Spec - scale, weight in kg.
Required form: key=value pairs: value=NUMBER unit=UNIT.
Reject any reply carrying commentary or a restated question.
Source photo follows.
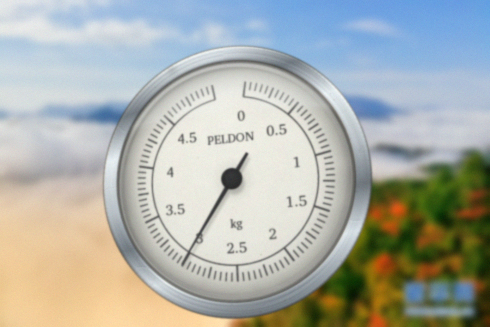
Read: value=3 unit=kg
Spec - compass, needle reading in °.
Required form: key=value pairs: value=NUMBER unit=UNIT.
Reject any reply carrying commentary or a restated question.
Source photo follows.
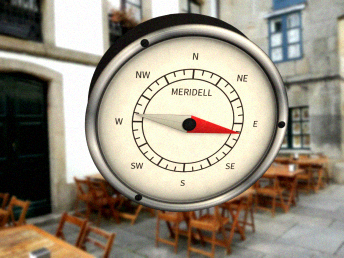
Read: value=100 unit=°
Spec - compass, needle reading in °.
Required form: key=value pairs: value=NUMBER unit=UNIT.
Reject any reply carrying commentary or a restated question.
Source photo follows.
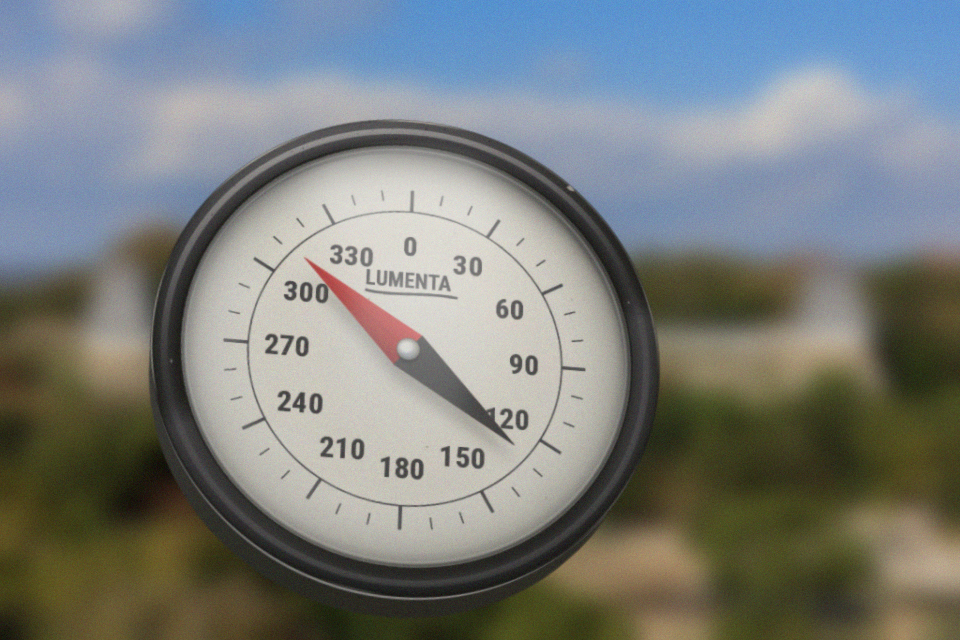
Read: value=310 unit=°
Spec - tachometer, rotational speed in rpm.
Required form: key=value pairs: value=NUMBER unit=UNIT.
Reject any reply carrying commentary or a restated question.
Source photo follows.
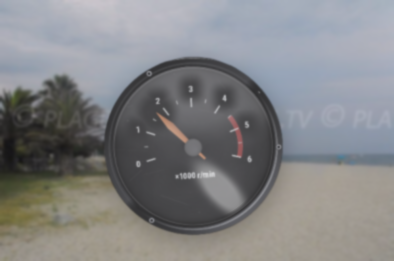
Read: value=1750 unit=rpm
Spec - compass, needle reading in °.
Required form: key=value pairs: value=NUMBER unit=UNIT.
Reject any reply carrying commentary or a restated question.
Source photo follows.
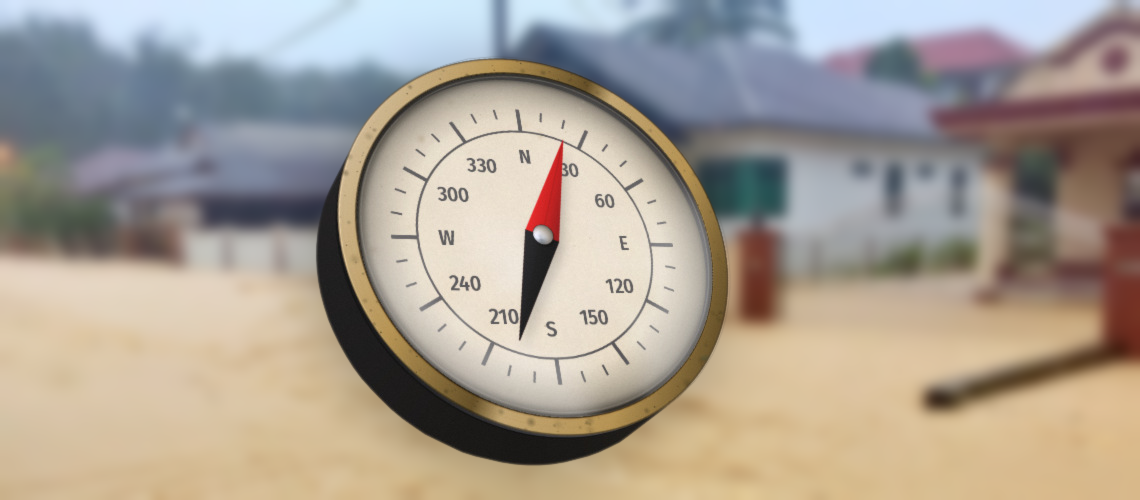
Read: value=20 unit=°
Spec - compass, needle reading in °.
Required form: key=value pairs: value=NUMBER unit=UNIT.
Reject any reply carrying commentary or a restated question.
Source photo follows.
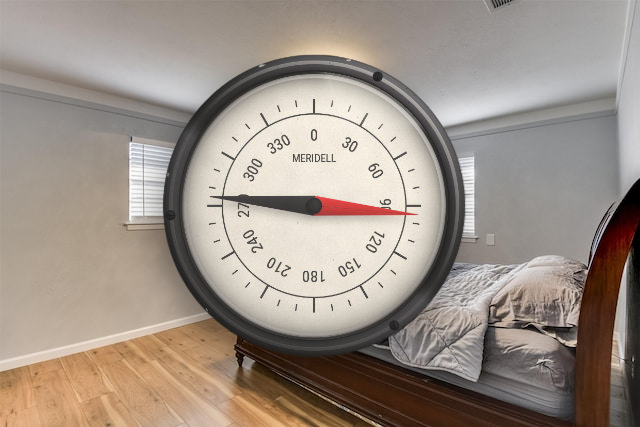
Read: value=95 unit=°
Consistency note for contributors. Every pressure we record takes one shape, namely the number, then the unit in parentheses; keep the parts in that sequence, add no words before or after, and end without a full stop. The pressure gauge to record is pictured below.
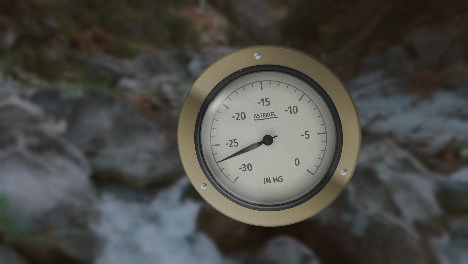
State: -27 (inHg)
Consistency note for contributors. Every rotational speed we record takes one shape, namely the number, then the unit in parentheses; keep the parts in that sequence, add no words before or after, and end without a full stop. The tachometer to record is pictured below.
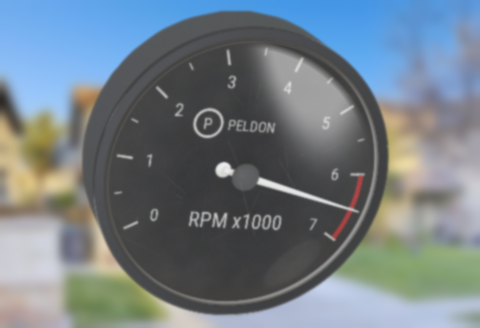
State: 6500 (rpm)
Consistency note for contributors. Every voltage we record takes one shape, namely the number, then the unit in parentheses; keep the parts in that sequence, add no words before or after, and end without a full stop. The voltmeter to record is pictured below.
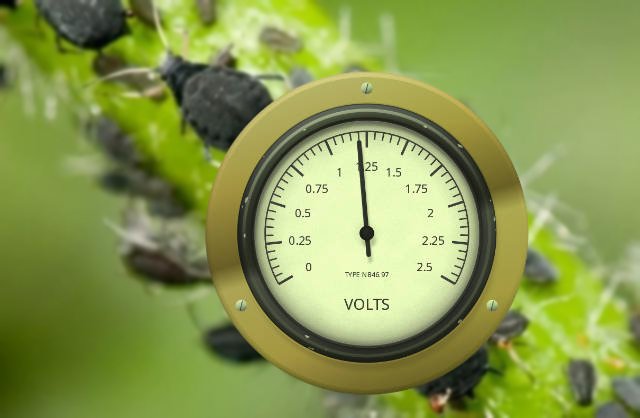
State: 1.2 (V)
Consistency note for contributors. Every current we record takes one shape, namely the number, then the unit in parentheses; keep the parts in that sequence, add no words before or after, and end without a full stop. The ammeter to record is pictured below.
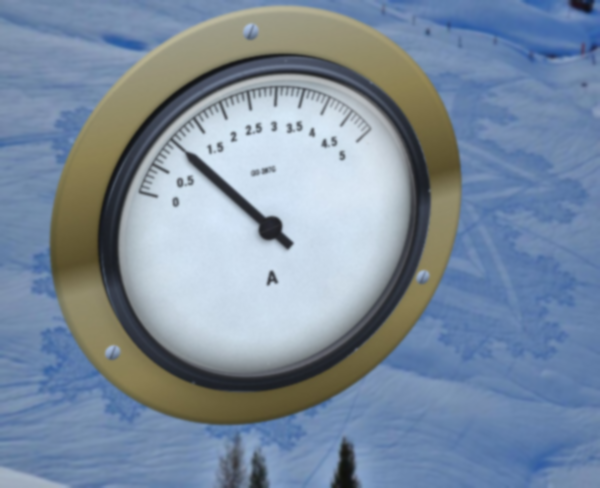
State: 1 (A)
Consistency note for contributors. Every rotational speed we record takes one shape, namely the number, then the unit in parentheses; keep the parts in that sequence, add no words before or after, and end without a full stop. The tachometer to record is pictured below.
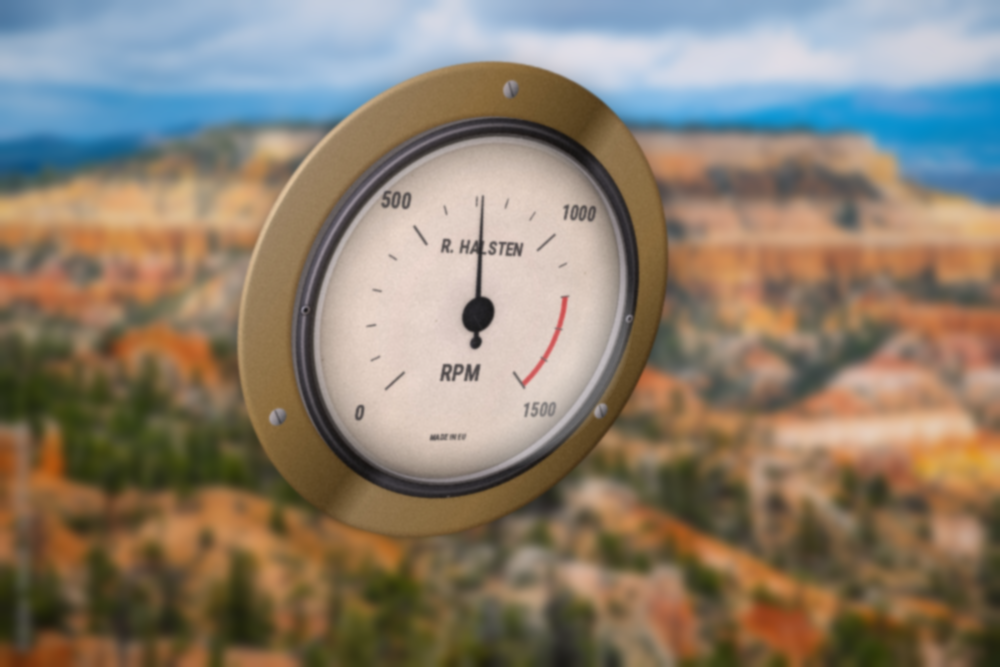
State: 700 (rpm)
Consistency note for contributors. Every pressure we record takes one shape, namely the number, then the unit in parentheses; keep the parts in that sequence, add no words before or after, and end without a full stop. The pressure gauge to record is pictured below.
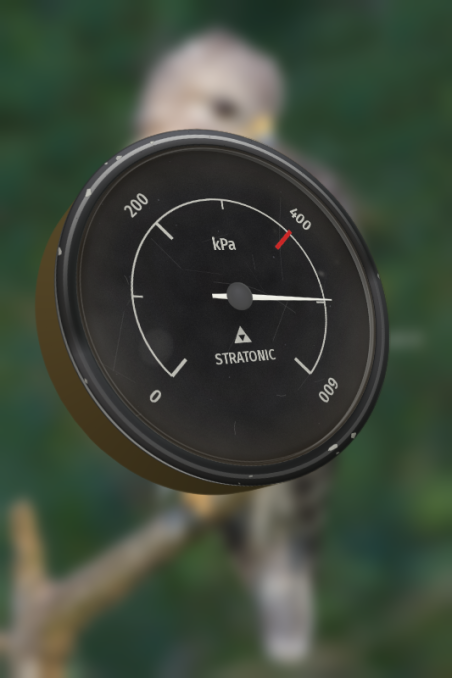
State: 500 (kPa)
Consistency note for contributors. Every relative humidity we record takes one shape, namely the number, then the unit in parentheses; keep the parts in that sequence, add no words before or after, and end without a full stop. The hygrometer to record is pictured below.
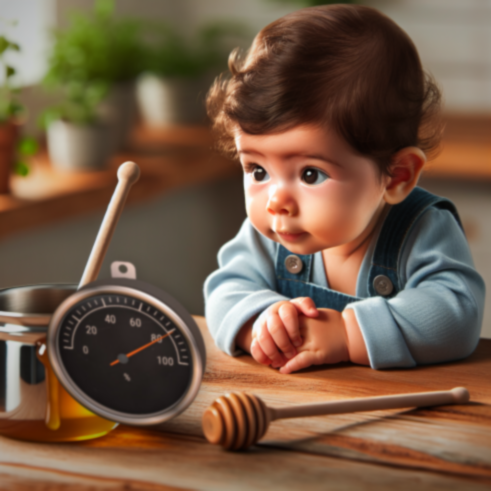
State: 80 (%)
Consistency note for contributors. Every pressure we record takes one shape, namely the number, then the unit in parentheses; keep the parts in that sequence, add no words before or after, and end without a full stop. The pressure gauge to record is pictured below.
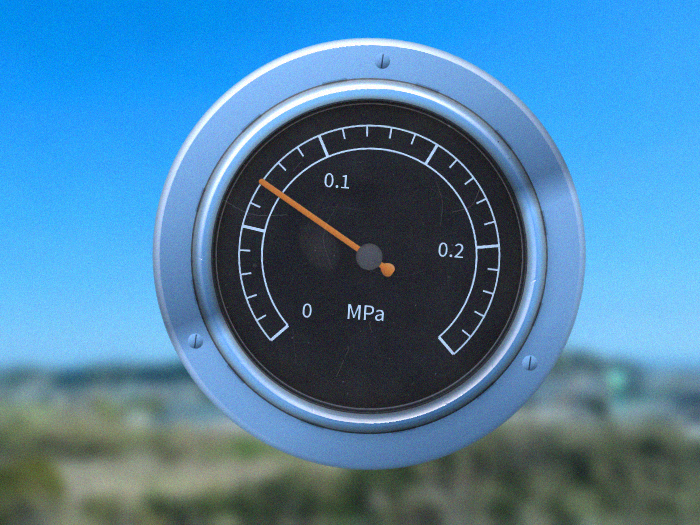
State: 0.07 (MPa)
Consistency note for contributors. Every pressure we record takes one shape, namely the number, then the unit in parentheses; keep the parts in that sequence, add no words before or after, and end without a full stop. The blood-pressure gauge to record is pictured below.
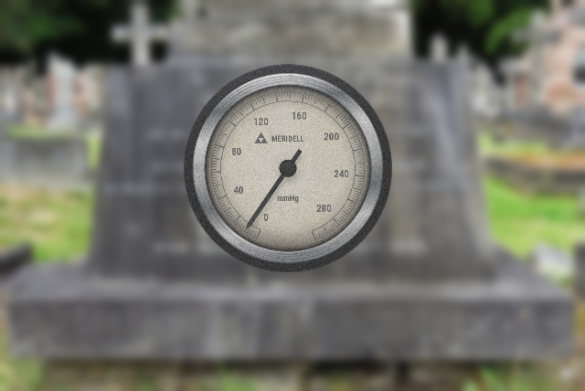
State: 10 (mmHg)
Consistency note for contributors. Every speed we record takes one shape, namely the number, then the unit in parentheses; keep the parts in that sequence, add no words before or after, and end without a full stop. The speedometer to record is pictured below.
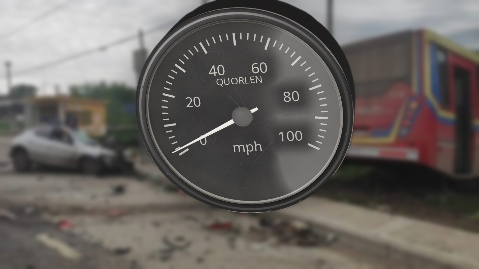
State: 2 (mph)
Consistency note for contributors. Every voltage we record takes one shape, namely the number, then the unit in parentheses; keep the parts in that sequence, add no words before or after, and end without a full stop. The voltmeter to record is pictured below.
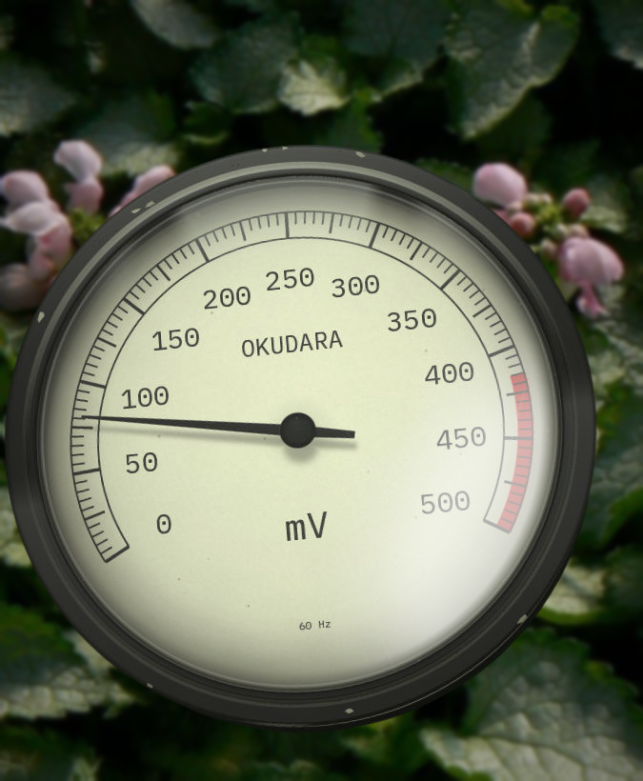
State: 80 (mV)
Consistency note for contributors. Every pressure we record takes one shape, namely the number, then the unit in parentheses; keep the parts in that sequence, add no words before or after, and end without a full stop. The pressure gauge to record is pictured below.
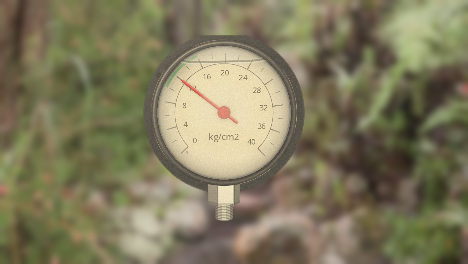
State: 12 (kg/cm²)
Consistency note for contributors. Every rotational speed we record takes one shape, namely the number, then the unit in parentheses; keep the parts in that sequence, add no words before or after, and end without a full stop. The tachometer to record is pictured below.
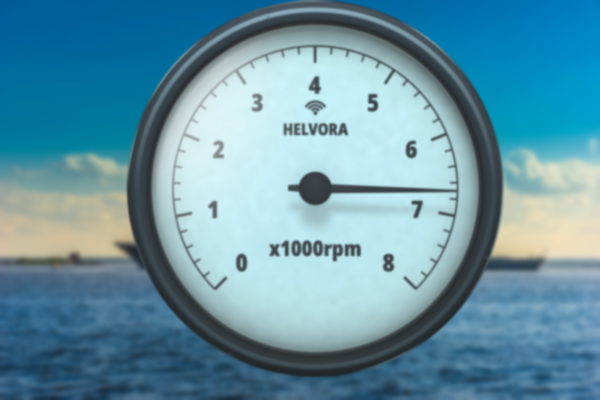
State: 6700 (rpm)
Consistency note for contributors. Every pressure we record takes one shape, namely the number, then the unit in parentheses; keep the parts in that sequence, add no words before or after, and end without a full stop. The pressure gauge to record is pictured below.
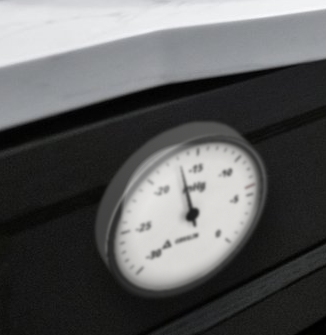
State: -17 (inHg)
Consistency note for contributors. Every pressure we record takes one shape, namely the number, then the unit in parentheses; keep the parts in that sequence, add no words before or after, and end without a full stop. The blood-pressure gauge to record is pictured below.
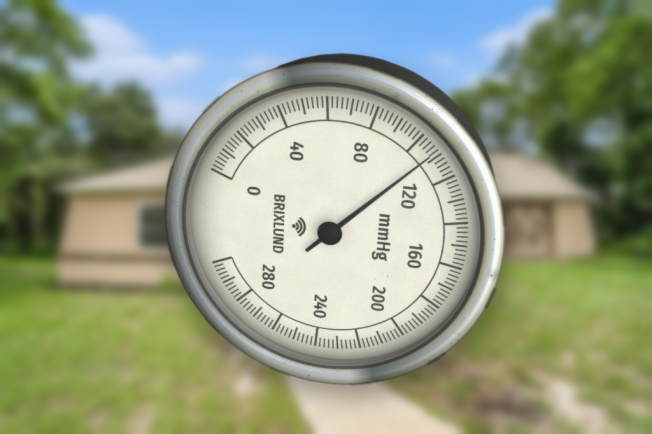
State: 108 (mmHg)
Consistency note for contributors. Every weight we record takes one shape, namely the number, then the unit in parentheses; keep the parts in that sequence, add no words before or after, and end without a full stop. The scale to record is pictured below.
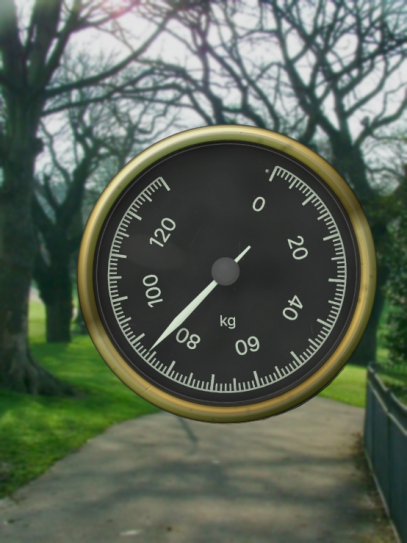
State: 86 (kg)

────────

(The problem)
Could you reproduce, word for word, the stretch from the start of the records through the line containing "Read: value=100 unit=°", including that line but leaving out the pictures?

(Answer to the exercise)
Spec - scale, weight in kg.
Required form: key=value pairs: value=NUMBER unit=UNIT.
Reject any reply carrying commentary or a restated question.
Source photo follows.
Read: value=3 unit=kg
Spec - compass, needle reading in °.
Required form: key=value pairs: value=NUMBER unit=UNIT.
Reject any reply carrying commentary or a restated question.
Source photo follows.
Read: value=100 unit=°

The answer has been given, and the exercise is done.